Die neuen Rockstars machen Musik zum Mitgrölen, sehen aus wie Bürgers Alptraum und nennen sich selber Mistkerle. Die jüngste Welle der Popmusik ist der Urschrei einer Generation ohne Zukunft. Sie hat in England begonnen und will jetzt auch Deutschland erobern
Foto: Alex Levac / Camera Press

PUNK-ROCK

Der eine nennt sich "Schleimige Kröte", der andere "Räudige Ratte". Zurechtgemacht sind sie, als verdienten sie sich ihren Lebensunterhalt als Alptraum in den dunklen Ecken einer Geisterbahn. Sie spielen, derzeit noch eher für Almosen statt Gagen, in schäbigen Pubs im Norden Londons, in Manchester und Liverpool. Ihre Bands heißen "Stinkiges Spielzeug", "Die Würger", "Die Verdammten", und als Plattenproduzent ist eine Firma namens "Leiche" tätig. Das ist Punk-Rock.
Der Punk-Rock beutelt England, macht inzwischen aber auch schon in New York und Chicago, in Tokio, Paris und Stockholm meistens mit empörten Schlagzeilen von sich reden. Denn die Punks, zu deutsch: "Mistkerle", tischen einen schrillen, musikalisch einfallslosen Rock auf zu aggressiven Texten in kernigem Proleten-Slang. Nummern, die sich zum entfesselten Mitgrölen eignen und auch schon mal zum Gläser-Schmeißen.
Als kürzlich die Gruppe "Sex Pistols" in London mit dem Plakat "Wir können jetzt schon drei Akkorde" für ihre neue Single warb, da war das keineswegs nur ironisch gemeint. Wer dreimal eine Gitarre angefaßt hat, gilt als reif zum Auftreten.

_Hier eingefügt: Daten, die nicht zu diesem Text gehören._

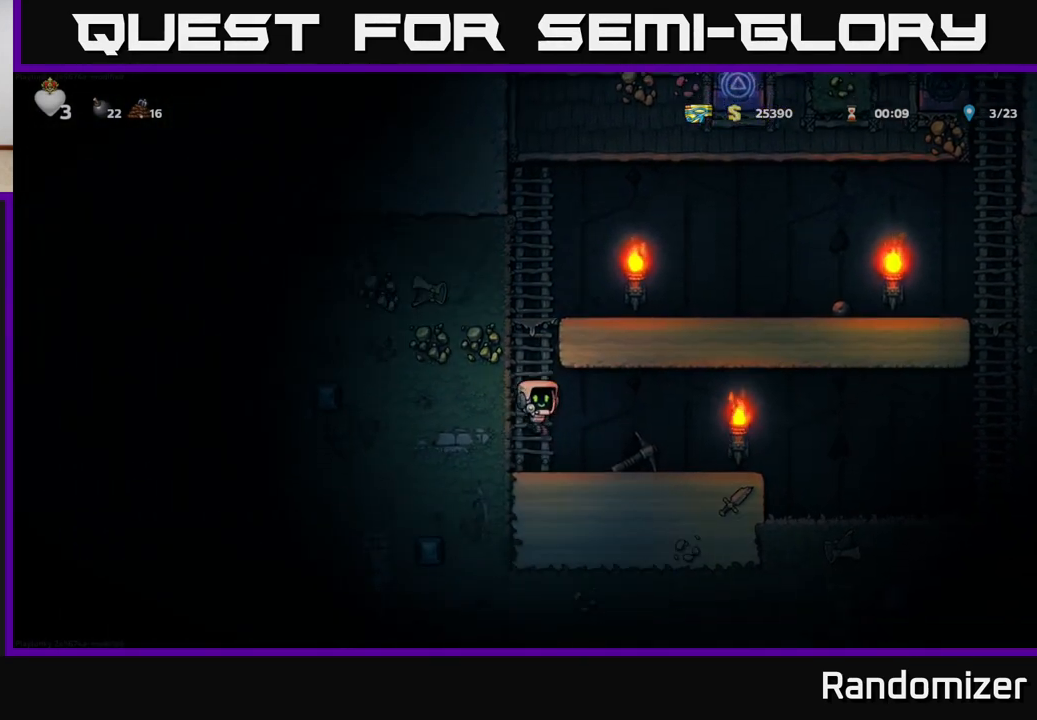
{"buttons": [], "left_stick": "left", "right_stick": "center", "events": [[233, "left_stick", "down"], [267, "X", "down"], [367, "left_stick", "left"], [383, "X", "up"]]}
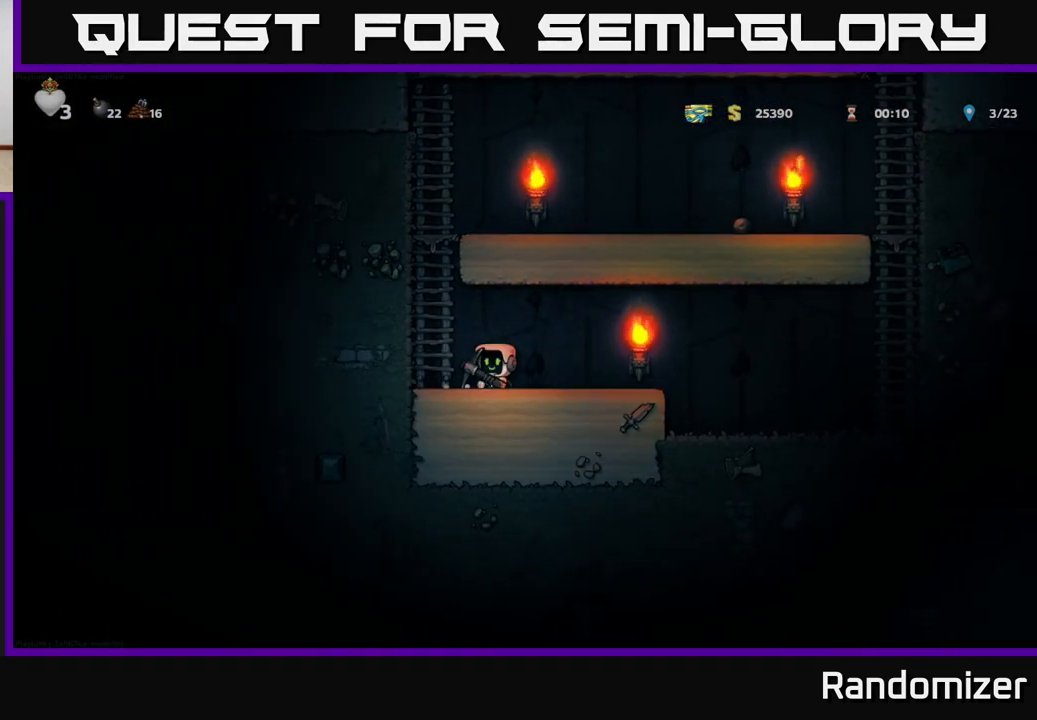
{"buttons": [], "left_stick": "center", "right_stick": "center", "events": [[117, "X", "down"], [317, "X", "up"], [450, "left_stick", "center"]]}
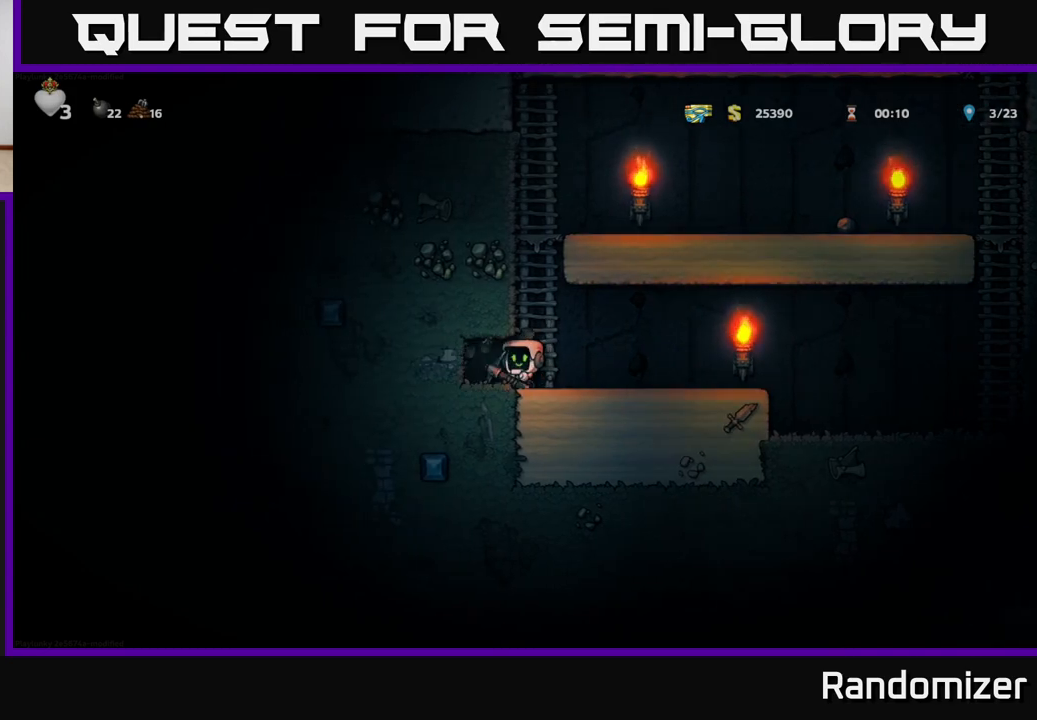
{"buttons": [], "left_stick": "left", "right_stick": "center", "events": [[83, "X", "down"], [233, "X", "up"], [500, "left_stick", "left"]]}
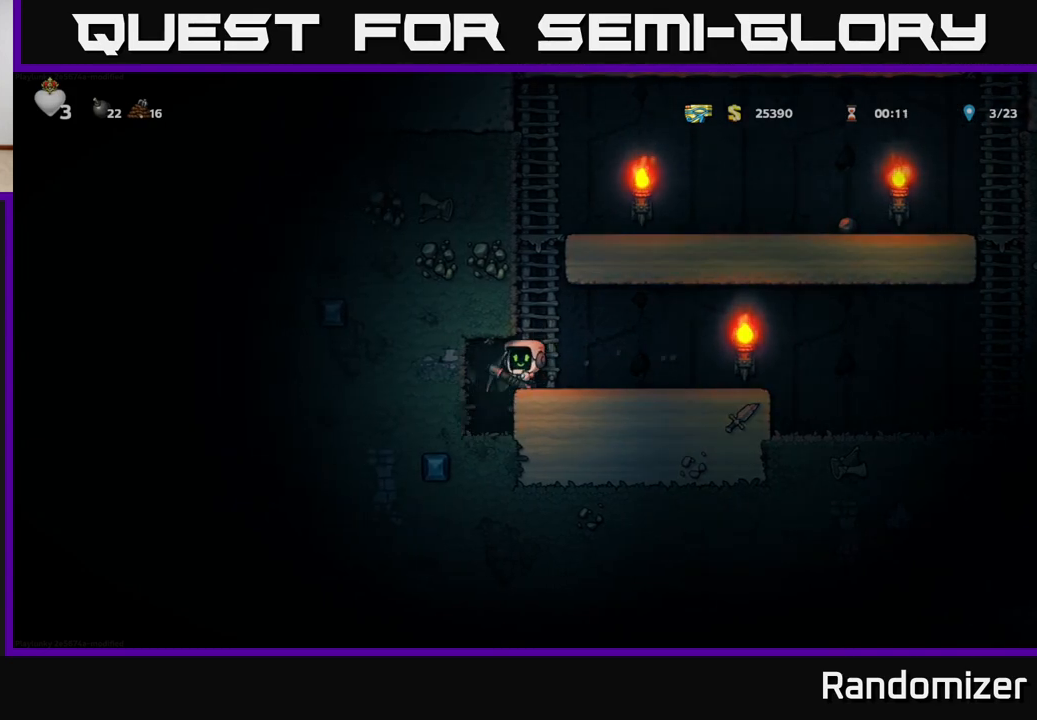
{"buttons": [], "left_stick": "center", "right_stick": "center", "events": [[133, "X", "down"], [167, "left_stick", "center"], [333, "X", "up"]]}
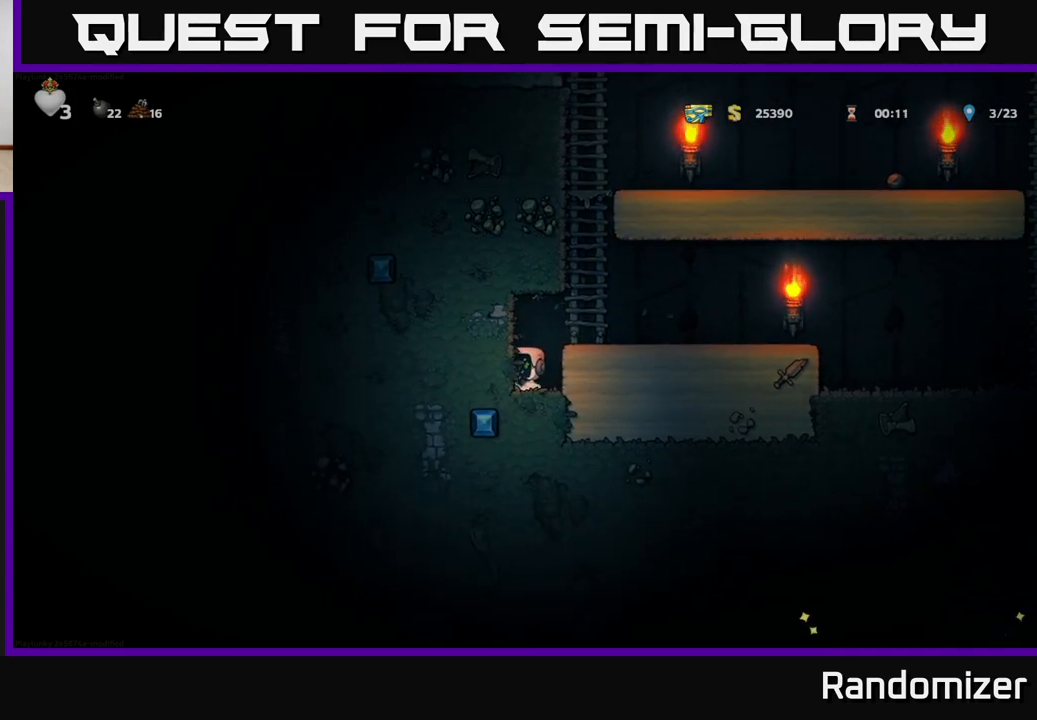
{"buttons": [], "left_stick": "center", "right_stick": "center", "events": [[100, "X", "down"], [250, "X", "up"]]}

Punk-Rock, so haben's ratlose Musikkritiker formuliert, ist "schlecht, aber neu". Und der gewollt abstoßende Urschrei einer Generation ohne Zukunft: Folgerichtig wird Punk von Londoner Unterschicht-Kindern dargeboten, die als halbe Analphabeten von den Schulen abgehen und merken, daß sie im Land der Eton-Elite und der Rolls-Royces einerseits und der 1,6 Millionen Arbeitslosen andererseits kaum eine Chance haben.
Die Punk-Rocker und ihre Fans kamen zunächst aus den trostlosen Mietskasernen der trostlosen Vororte. Sie sind viel zu jung, um noch eine Erinnerung an das "Swinging London" der 60er Jahre zu haben: Ihre Hymne heißt "London brennt vor Langeweile" (Ein Titel der Band "Clash").

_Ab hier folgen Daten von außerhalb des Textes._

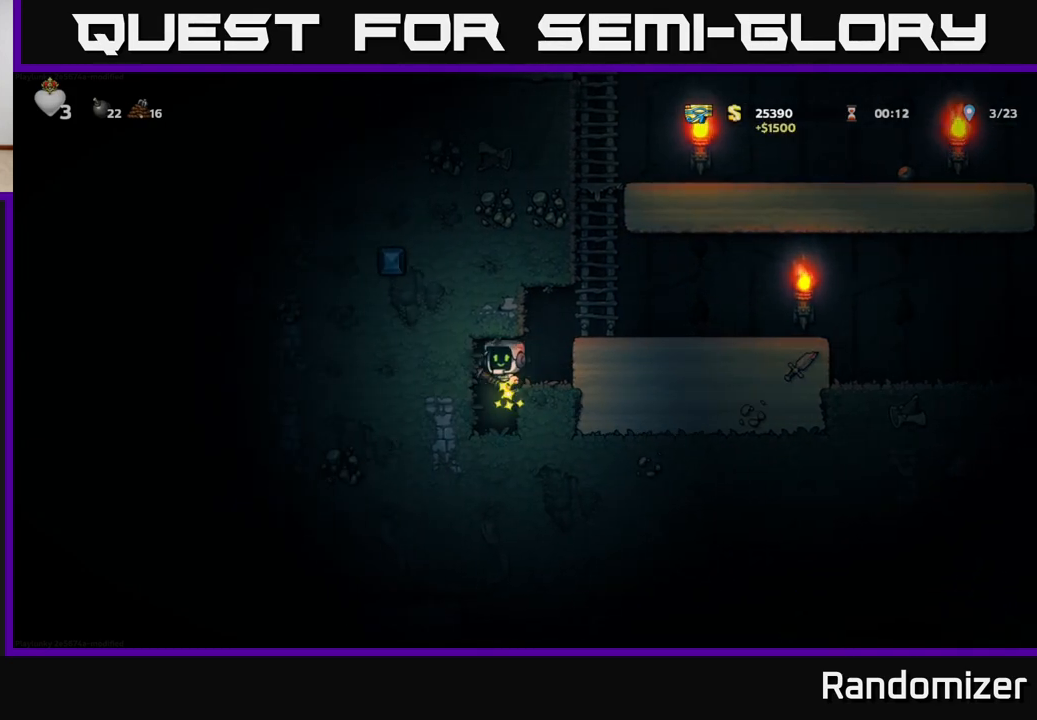
{"buttons": ["X"], "left_stick": "left", "right_stick": "center", "events": [[50, "left_stick", "center"], [383, "X", "down"], [450, "left_stick", "left"]]}
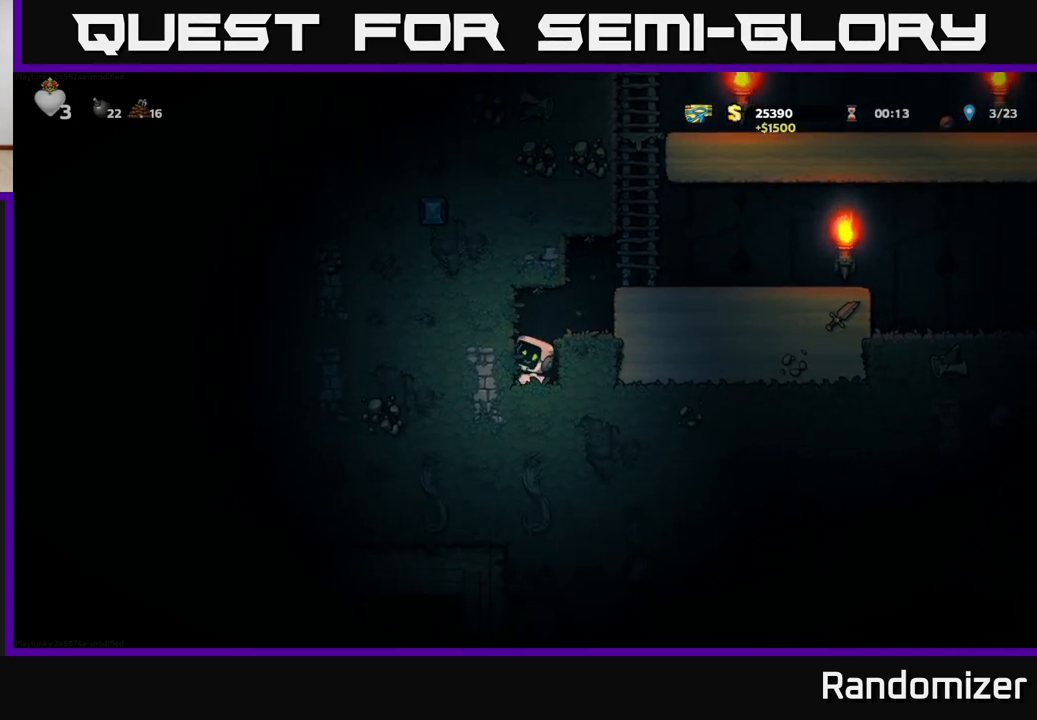
{"buttons": [], "left_stick": "left", "right_stick": "center", "events": [[33, "X", "up"], [333, "X", "down"], [483, "X", "up"]]}
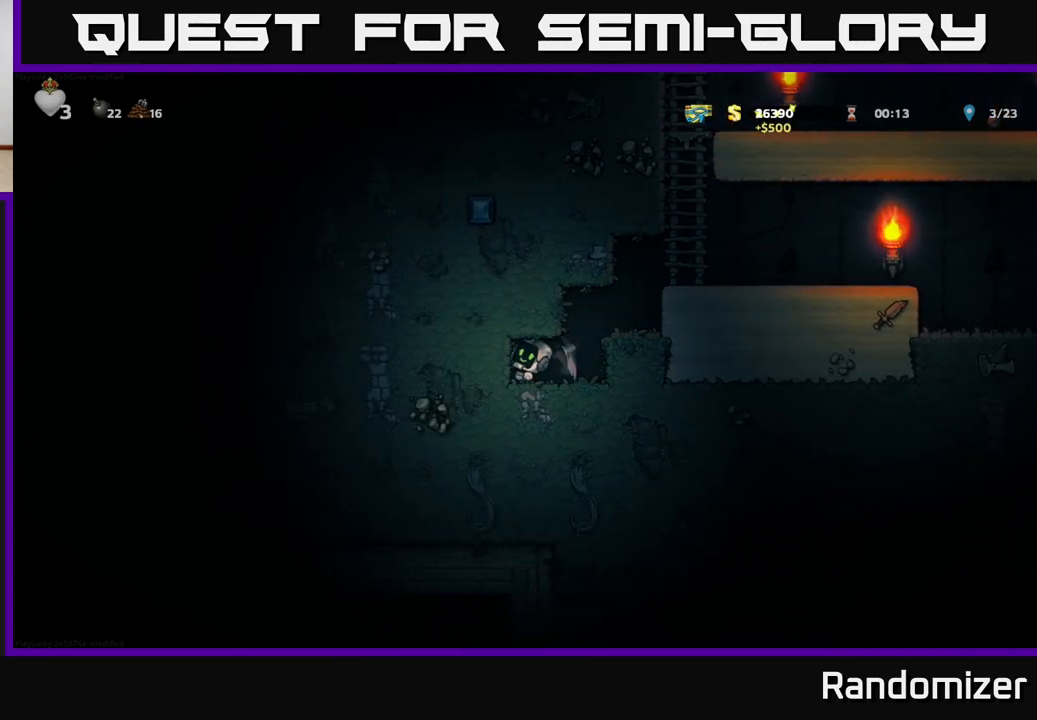
{"buttons": [], "left_stick": "left", "right_stick": "center", "events": [[283, "X", "down"], [500, "X", "up"]]}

Mit ihrem Blick für Realitäten lassen sich die Punks auch schon längst nicht mehr anmachen von den etablierten Superstars wie etwa Rod Stewart oder Mick Jagger, die auf der Bühne scheinbar Putz gegen das satte Bürgertum machen - um sich anschließend in ihren Luxuslimousinen in ihre Luxushotels und Luxusvillen chauffieren zu lassen. Die neuen Punk-Rock-Idole dagegen sind zum Greifen nahe: zum Beispiel, wenn sie mit vielen ihrer Anhänger beim Arbeitsamt um "Stütze" anstehen.
Punk-Rock hat eine Botschaft zu bieten - etwa nach dem Motto: Wenn du weder schön noch reich bist, weder begabt noch aus feiner Familie, dann scheiß auf den Fließband-Job und stilisiere deine Vulgarität zum Kunstmittel. Punk-Rock macht keine Illusionen, verkauft keine Ideale und entwickelt schon gar keinen Drang zum Höheren.

Die Sänger nennen sich "Schleimige Kröte" oder "Räudige Ratte". Die Sands heißen "Würger" oder "Stinkiges Spielzeug" oder "Sex Pistols". Die Fans dieser neuen primitiven Rockmusik lieben nur das Kaputte. Werbung der Gruppe "The Damned" für ihre Punk-Platte: "Wir können schon drei Akkorde"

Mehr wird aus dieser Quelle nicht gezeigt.